It has been three years since the last album from everyone’s favourite Disturbed/Stone Sour/Pantera hybrid, which by Five Finger Death Punch‘s standards is virtually an eternity. That time has been filled with record label law suits and on stage meltdowns that have led to lead singer Ivan Moody leaving the band, rejoining and then, several months down the line, leaving again before finally recommitting prior to the recording of this album. Prior to these issues, Five Finger were touted as the next big thing and potential future festival headliners. So, following the long wait, there is a lot riding on this album.
The intervening three years do not appear to have altered the formula that has rewarded them so well in the past. Fake kicks things off with a chugging riff, heavily produced drums beating the path forward and a chorus containing the just ever so slightly ham-fisted lyric “You’re a fake motherfucker/I hate you motherfucker/I’ll break you motherfucker.” Ah, poetry. But let’s be honest here, if you came into Five Finger Death Punch‘s 7th studio album expecting Bob Dylan, you haven’t been listening to the bands output and to complain or criticise it at this point is a waste of breath and ink. The point is that Fake, like its follow ups Top Of The World and Sham Pain is a song powered by huge guitars and a chorus that, regardless of it’s lyrical content makes you want to scream it back in the live environment. It is worth mentioning here that Sham Pain is actually quite interesting lyrically as it sees Ivan addressing the issues he has faced in a very honest manner which no doubt will attract adoration from those are already on his side and disdain from every one else.
However, from this excellent start, the remaining ten tracks suffer from an over saturation of power balladry. From the incredibly saccharine I Refuse through When The Seasons Change, Stuck In My Ways, Gone Away and Will The Sun Ever Rise, one can’t help but feel they have slightly over stretched themselves and would be better sticking to what they’re best at, massive heavy metal songs, of which Fire In The Hole might be one of the most enjoyable they’ve ever written. But then on the flip side of that coin Bloody is one of the worst songs the band have penned, an overly produced mishmash of industrial beats and a thoroughly unmemorable chorus.

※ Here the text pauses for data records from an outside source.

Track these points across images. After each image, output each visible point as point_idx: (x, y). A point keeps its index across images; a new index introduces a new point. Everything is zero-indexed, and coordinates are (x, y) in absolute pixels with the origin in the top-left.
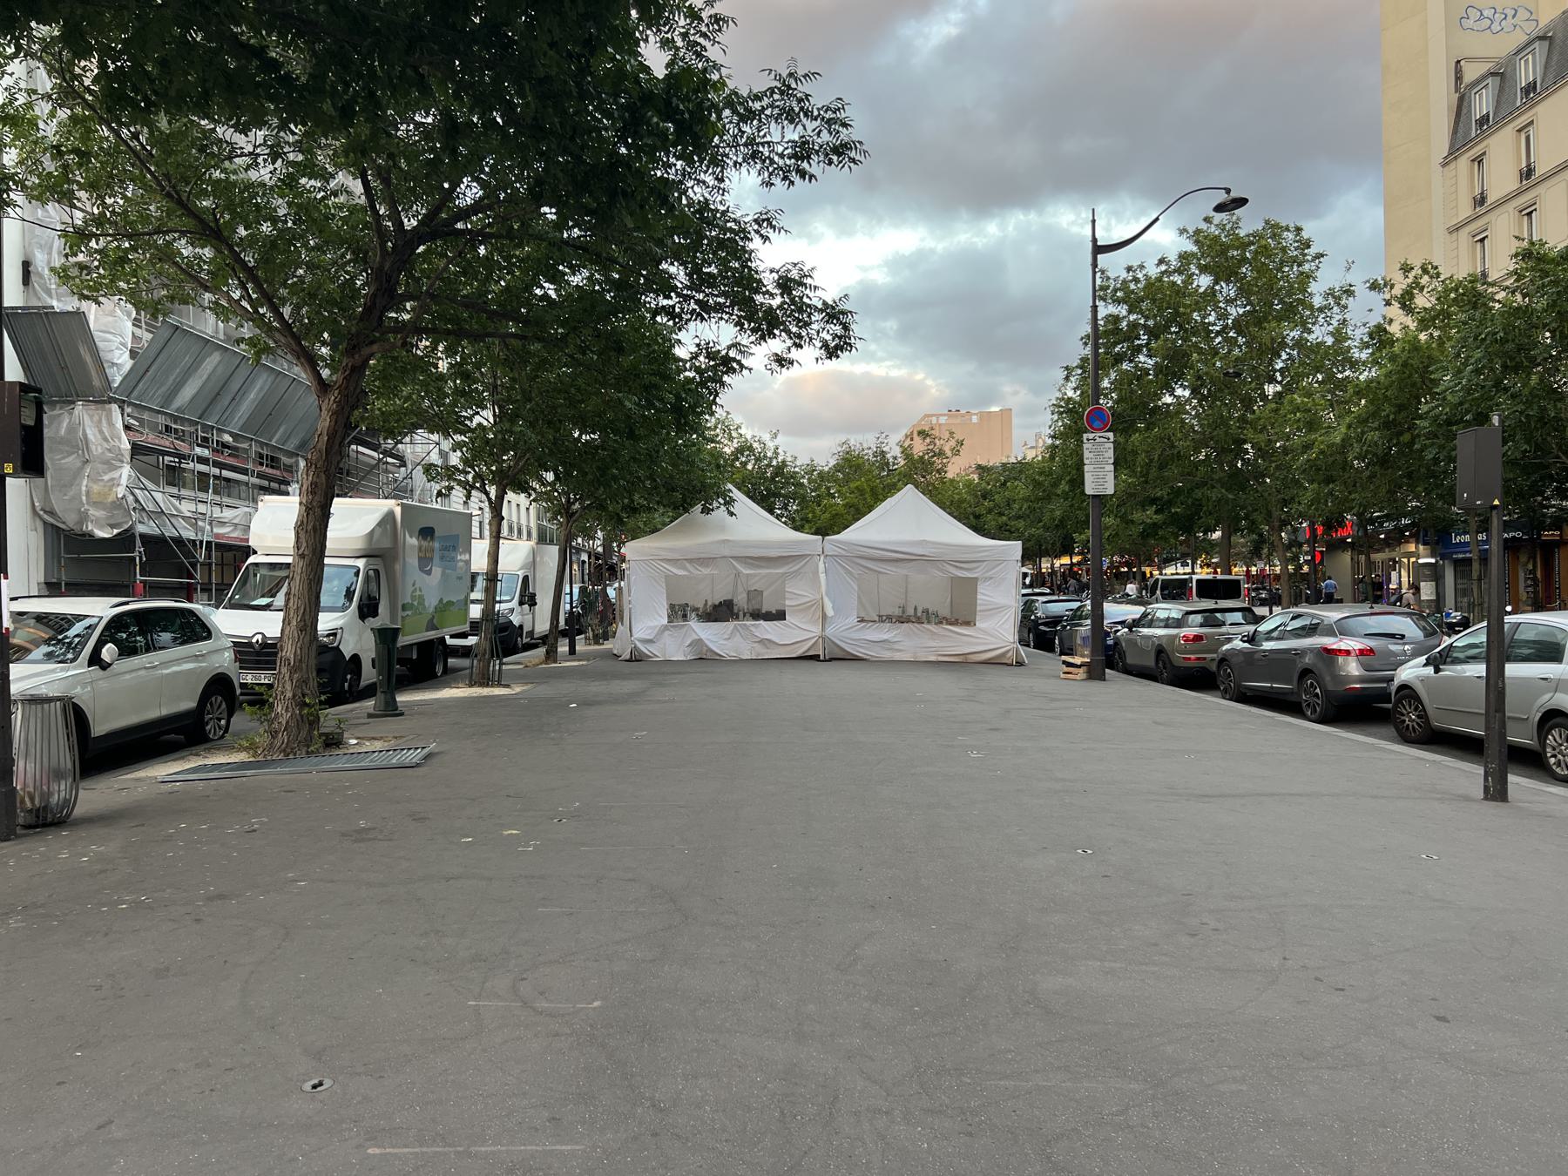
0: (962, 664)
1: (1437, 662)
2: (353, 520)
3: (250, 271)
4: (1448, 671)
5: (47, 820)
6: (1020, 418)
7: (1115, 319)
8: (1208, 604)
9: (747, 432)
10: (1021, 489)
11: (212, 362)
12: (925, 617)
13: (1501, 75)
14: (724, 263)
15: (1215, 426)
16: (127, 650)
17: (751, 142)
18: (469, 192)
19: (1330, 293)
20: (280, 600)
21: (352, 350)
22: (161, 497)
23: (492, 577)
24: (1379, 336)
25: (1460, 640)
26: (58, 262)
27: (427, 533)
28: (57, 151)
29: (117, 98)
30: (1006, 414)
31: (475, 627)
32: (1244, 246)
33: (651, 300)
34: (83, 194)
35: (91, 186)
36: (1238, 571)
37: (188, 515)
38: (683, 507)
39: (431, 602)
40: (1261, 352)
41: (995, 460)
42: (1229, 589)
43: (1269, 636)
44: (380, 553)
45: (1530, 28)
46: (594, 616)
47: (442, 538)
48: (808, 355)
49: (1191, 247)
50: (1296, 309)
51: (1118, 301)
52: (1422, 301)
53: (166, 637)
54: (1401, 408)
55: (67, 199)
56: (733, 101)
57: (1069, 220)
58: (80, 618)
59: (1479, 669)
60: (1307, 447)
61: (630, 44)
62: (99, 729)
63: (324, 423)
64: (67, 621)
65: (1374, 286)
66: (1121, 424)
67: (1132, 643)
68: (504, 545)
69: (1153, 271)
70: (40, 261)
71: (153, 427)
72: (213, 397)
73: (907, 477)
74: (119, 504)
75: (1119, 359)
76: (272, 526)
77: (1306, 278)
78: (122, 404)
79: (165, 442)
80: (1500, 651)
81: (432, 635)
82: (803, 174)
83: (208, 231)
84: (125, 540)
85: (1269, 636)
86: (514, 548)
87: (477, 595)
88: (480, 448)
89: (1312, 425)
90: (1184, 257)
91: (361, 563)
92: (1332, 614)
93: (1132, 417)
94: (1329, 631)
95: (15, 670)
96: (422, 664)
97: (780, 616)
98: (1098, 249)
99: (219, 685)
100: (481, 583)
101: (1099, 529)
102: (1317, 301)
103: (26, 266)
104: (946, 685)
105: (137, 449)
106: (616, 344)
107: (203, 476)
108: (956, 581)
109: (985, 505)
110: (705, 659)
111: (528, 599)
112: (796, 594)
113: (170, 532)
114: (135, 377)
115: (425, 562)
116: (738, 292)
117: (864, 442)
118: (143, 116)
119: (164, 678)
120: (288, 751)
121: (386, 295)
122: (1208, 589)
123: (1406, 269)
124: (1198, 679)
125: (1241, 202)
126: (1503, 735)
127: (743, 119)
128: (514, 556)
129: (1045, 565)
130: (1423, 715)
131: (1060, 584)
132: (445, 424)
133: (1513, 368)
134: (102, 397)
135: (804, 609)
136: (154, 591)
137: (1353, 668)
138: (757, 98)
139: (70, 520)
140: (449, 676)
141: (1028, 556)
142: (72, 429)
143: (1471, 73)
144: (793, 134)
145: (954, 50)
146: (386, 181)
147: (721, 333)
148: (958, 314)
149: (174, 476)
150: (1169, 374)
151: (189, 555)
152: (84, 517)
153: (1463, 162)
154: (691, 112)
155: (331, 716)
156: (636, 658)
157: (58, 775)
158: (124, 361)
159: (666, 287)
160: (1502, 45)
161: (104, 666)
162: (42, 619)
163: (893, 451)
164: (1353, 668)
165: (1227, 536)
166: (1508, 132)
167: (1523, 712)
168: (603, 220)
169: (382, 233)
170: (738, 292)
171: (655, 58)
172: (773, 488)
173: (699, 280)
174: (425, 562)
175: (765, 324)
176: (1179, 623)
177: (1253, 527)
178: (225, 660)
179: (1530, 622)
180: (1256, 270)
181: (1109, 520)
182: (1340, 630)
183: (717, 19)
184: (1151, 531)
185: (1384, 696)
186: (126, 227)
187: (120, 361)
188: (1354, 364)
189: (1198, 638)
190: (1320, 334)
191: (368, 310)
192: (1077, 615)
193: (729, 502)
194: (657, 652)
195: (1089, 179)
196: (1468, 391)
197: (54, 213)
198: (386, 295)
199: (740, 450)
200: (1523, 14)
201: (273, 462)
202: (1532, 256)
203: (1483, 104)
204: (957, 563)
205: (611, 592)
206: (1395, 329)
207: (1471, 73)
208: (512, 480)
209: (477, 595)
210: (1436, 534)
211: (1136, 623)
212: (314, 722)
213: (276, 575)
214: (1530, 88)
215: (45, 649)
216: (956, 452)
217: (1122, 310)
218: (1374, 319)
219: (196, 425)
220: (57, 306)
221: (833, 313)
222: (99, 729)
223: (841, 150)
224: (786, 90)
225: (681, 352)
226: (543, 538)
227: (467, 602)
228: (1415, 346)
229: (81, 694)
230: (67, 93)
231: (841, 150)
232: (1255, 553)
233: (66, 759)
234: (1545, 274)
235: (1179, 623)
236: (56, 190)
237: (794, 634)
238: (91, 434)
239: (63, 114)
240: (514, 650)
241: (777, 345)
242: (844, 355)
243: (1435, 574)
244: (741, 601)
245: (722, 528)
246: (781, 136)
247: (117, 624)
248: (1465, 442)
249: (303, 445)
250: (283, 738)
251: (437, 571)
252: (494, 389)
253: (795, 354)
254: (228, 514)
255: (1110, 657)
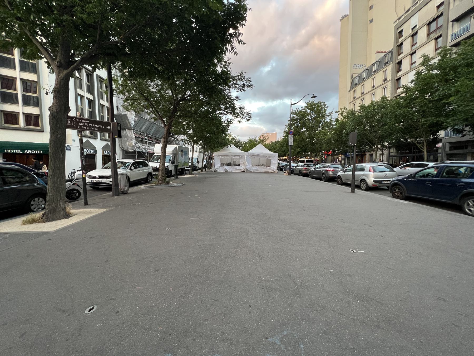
0: (268, 173)
1: (344, 172)
2: (170, 148)
3: (154, 106)
4: (346, 173)
5: (124, 193)
6: (278, 135)
7: (294, 117)
8: (308, 163)
9: (233, 136)
10: (278, 145)
11: (147, 123)
12: (263, 165)
13: (359, 76)
14: (230, 105)
15: (310, 135)
16: (135, 168)
17: (235, 84)
18: (189, 93)
19: (330, 113)
20: (159, 161)
21: (170, 119)
22: (140, 145)
23: (192, 158)
24: (337, 120)
25: (348, 168)
26: (122, 104)
27: (182, 151)
28: (122, 85)
29: (132, 76)
30: (276, 133)
31: (190, 166)
32: (315, 105)
33: (218, 112)
34: (126, 93)
35: (127, 92)
36: (313, 159)
37: (144, 148)
38: (224, 147)
39: (183, 162)
40: (318, 123)
41: (274, 141)
42: (312, 161)
43: (317, 168)
44: (175, 154)
45: (365, 68)
46: (208, 165)
47: (184, 151)
48: (244, 120)
49: (306, 105)
50: (323, 116)
51: (294, 114)
52: (344, 114)
53: (142, 166)
54: (340, 132)
55: (124, 94)
56: (232, 77)
57: (287, 101)
58: (128, 162)
59: (351, 173)
60: (325, 138)
61: (215, 65)
62: (131, 180)
63: (166, 131)
64: (126, 163)
65: (336, 112)
66: (295, 135)
67: (295, 169)
68: (194, 153)
69: (300, 109)
70: (119, 106)
71: (138, 134)
72: (148, 129)
73: (259, 143)
74: (133, 146)
75: (294, 124)
76: (157, 149)
77: (325, 111)
78: (133, 130)
79: (140, 136)
80: (354, 170)
81: (183, 167)
82: (243, 90)
83: (147, 99)
84: (134, 152)
85: (317, 168)
86: (196, 153)
87: (190, 161)
88: (190, 137)
89: (325, 135)
90: (306, 107)
91: (172, 155)
92: (328, 164)
93: (297, 133)
94: (327, 167)
95: (118, 170)
96: (182, 172)
97: (239, 165)
98: (292, 104)
99: (150, 174)
100: (191, 159)
101: (291, 152)
102: (327, 114)
103: (117, 107)
104: (266, 175)
105: (136, 137)
106: (213, 119)
107: (146, 142)
108: (267, 159)
109: (272, 147)
110: (227, 172)
111: (198, 162)
112: (242, 161)
113: (141, 151)
114: (135, 125)
115: (182, 155)
116: (233, 110)
117: (253, 138)
118: (135, 79)
119: (141, 173)
120: (161, 184)
121: (175, 110)
122: (307, 161)
123: (341, 109)
124: (306, 175)
125: (315, 97)
126: (354, 183)
127: (234, 80)
128: (196, 155)
129: (282, 158)
130: (342, 180)
131: (285, 161)
132: (185, 133)
133: (359, 125)
134: (130, 129)
135: (242, 164)
136: (138, 159)
137: (331, 173)
138: (236, 77)
139: (126, 149)
140: (186, 174)
141: (279, 156)
142: (125, 134)
143: (354, 76)
144: (242, 83)
145: (269, 72)
146: (175, 91)
147: (230, 117)
148: (269, 117)
149: (142, 142)
150: (302, 127)
151: (144, 154)
152: (128, 148)
153: (352, 91)
154: (225, 78)
155: (167, 179)
156: (215, 171)
157: (126, 186)
158: (133, 123)
159: (220, 109)
160: (360, 71)
161: (132, 170)
162: (122, 163)
163: (257, 139)
164: (331, 173)
165: (311, 153)
166: (360, 86)
167: (358, 179)
168: (210, 96)
169: (175, 100)
170: (233, 110)
171: (219, 69)
172: (238, 144)
173: (226, 108)
174: (182, 155)
175: (237, 115)
176: (303, 166)
177: (315, 152)
178: (151, 170)
179: (359, 165)
180: (317, 109)
181: (292, 151)
182: (329, 167)
183: (229, 63)
184: (299, 152)
185: (335, 178)
186: (134, 100)
187: (133, 123)
188: (333, 125)
189: (306, 169)
190: (328, 120)
191: (172, 112)
192: (287, 165)
193: (231, 145)
194: (219, 170)
195: (291, 95)
196: (351, 129)
197: (121, 96)
198: (175, 110)
199: (232, 139)
200: (364, 66)
201: (157, 140)
202: (362, 107)
203: (356, 81)
204: (268, 156)
205: (211, 162)
206: (340, 119)
207: (354, 76)
208: (196, 142)
209: (190, 161)
210: (345, 153)
211: (296, 166)
212: (165, 179)
213: (158, 158)
214: (364, 78)
215: (122, 168)
216: (268, 139)
217: (295, 116)
218: (336, 117)
219: (145, 134)
220: (123, 114)
221: (248, 114)
222: (131, 180)
223: (250, 86)
224: (241, 75)
225: (223, 120)
226: (200, 152)
227: (188, 162)
228: (343, 122)
229: (129, 174)
230: (123, 75)
231: (250, 86)
232: (316, 156)
233: (127, 184)
234: (365, 110)
235: (303, 166)
236: (122, 92)
237: (241, 168)
238: (129, 135)
239: (122, 79)
240: (196, 170)
241: (239, 119)
242: (250, 121)
243: (344, 159)
244: (232, 163)
245: (229, 150)
246: (240, 83)
247: (133, 164)
248: (351, 135)
249: (162, 137)
250: (160, 182)
251: (184, 157)
252: (192, 127)
253: (242, 120)
254: (150, 148)
255: (292, 172)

There’s enough good songs here to top up the live set and some should become permanent fixtures on the setlist from this point forwards and, when you consider that bands such as Slipknot and Biffy Clyro have headlined Download after similar missteps in their studio output, this should not prevent them from hitting the heights previously suggested. Temper Temper it ain’t. However, as a whole the album sags too much especially in the latter half and does not live up to the heights they have previously set themselves.